Document text:

+++

Painter Emma Hopkins utilises her training in prosthetics in her meticulous nude portraits
Looking at Emma Hopkins’ hyper-realistic nude studies, it seems almost inconceivable that she has had no formal training in the fields of fine art painting and portraiture. Having studied for a degree in BA Make-up and Prosthetics for Performance at the University of the Arts London, Emma turned her anatomical vision and understanding of the human body to creating paintings suffused with the presence of living flesh. Her portrait, Sophie and Carla, which depicts photographer Sophie Mayanne with her pet dog, Carla, is one of four pieces shortlisted for this year’s BP Portrait Award.
For Emma, studying prosthetics offered an ideal way of marrying her creativity with her scientific curiosity. She recounts: “I was drawn to prosthetics because of my interest in understanding and depicting human life through art and science. I began teaching myself how to use oil paint while I was studying for my degree. The way I was being taught how to cast, sculpt and mimic the structures of the body directly fed into the way I approached making a painting.”
During her degree, Emma was taught to scrutinise the human body at close quarters, to pay attention to every minute feature and peculiarity, every crease, blemish and pore. “Life drawing was an important part of the course,” she says, “because in order to make a convincing prosthetic you need an understanding of human anatomy, both structurally and aesthetically. Another significant aspect of the course was learning how to create the illusion of real skin. If you want to make authentic looking skin then you need to consider weight, texture, transparency and imperfections. Without at least a few pores, wrinkles, veins, blood vessels, moles, freckles or scars, then there is no life.”
Emma decided not to follow a career in prosthetics – “my heart had been screaming at me for years to make my own artwork,” she says – and instead to pursue her nagging creative impulse. She tells us that, upon graduating, “I got a part-time job in a fine art supplies shop in London, taped a tarpaulin to my bedroom floor and painted every moment that I could.” Since then, she has cultivated an approach to painting that merges the clinical precision of the medical with an empathetic awareness of the physical and psychological intricacies that make up each uniquely embodied human life.

+++

Data for analysis:
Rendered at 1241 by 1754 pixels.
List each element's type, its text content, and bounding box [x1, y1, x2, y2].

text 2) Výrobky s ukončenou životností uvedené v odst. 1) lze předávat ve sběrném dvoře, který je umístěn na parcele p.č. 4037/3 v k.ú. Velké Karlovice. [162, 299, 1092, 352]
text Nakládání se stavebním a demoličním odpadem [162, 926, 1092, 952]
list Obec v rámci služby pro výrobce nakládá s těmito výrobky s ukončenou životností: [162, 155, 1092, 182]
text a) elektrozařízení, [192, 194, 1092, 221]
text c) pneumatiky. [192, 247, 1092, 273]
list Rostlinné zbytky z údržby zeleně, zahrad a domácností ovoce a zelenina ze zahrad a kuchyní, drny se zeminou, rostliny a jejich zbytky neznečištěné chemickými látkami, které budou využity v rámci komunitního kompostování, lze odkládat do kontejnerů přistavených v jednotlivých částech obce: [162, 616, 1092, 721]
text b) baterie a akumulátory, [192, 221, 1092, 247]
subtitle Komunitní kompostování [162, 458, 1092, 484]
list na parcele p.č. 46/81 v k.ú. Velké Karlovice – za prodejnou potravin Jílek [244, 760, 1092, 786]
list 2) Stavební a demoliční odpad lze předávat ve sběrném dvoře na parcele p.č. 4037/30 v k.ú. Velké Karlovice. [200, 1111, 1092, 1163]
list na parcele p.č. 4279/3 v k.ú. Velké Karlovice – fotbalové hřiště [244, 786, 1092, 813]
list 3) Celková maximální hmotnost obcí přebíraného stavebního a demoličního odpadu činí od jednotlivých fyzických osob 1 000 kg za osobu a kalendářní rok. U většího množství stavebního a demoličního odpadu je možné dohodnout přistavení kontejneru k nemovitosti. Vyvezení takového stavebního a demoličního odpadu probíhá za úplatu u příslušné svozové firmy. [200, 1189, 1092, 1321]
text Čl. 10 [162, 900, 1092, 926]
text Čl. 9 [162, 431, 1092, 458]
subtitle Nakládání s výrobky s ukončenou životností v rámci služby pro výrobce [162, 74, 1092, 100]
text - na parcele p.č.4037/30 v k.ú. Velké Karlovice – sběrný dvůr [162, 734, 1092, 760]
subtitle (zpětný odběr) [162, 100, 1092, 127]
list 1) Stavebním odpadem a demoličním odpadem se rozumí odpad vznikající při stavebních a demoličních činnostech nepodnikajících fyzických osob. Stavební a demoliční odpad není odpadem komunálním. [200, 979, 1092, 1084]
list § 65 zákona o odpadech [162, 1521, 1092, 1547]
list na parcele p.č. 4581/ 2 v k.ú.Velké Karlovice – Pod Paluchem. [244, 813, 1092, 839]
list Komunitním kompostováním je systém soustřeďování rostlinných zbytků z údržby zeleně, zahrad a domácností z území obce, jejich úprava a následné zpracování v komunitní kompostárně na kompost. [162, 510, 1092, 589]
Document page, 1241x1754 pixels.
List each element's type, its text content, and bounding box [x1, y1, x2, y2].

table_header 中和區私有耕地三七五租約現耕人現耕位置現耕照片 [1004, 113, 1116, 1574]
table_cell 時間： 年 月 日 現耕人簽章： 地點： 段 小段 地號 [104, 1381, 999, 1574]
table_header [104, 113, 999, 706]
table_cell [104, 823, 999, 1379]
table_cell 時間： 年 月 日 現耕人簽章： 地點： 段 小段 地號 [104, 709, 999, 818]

+++

Directions:
1) From the article on Emma Hopkins, reproduce the stretch from "Painter Emma Hopkins" through "BP Portrait Award.".
2) Answer these questions using the article on Emma Hopkins:
(a) What degree did Emma study for at the University of the Arts London?
(b) Where did she take a part-time job after graduating?
(c) For which award was her portrait Sophie and Carla shortlisted?

Completed exercise:
1)
Painter Emma Hopkins utilises her training in prosthetics in her meticulous nude portraits
Looking at Emma Hopkins’ hyper-realistic nude studies, it seems almost inconceivable that she has had no formal training in the fields of fine art painting and portraiture. Having studied for a degree in BA Make-up and Prosthetics for Performance at the University of the Arts London, Emma turned her anatomical vision and understanding of the human body to creating paintings suffused with the presence of living flesh. Her portrait, Sophie and Carla, which depicts photographer Sophie Mayanne with her pet dog, Carla, is one of four pieces shortlisted for this year’s BP Portrait Award.

2)
(a) A BA in Make-up and Prosthetics for Performance.
(b) At a fine art supplies shop in London.
(c) The BP Portrait Award.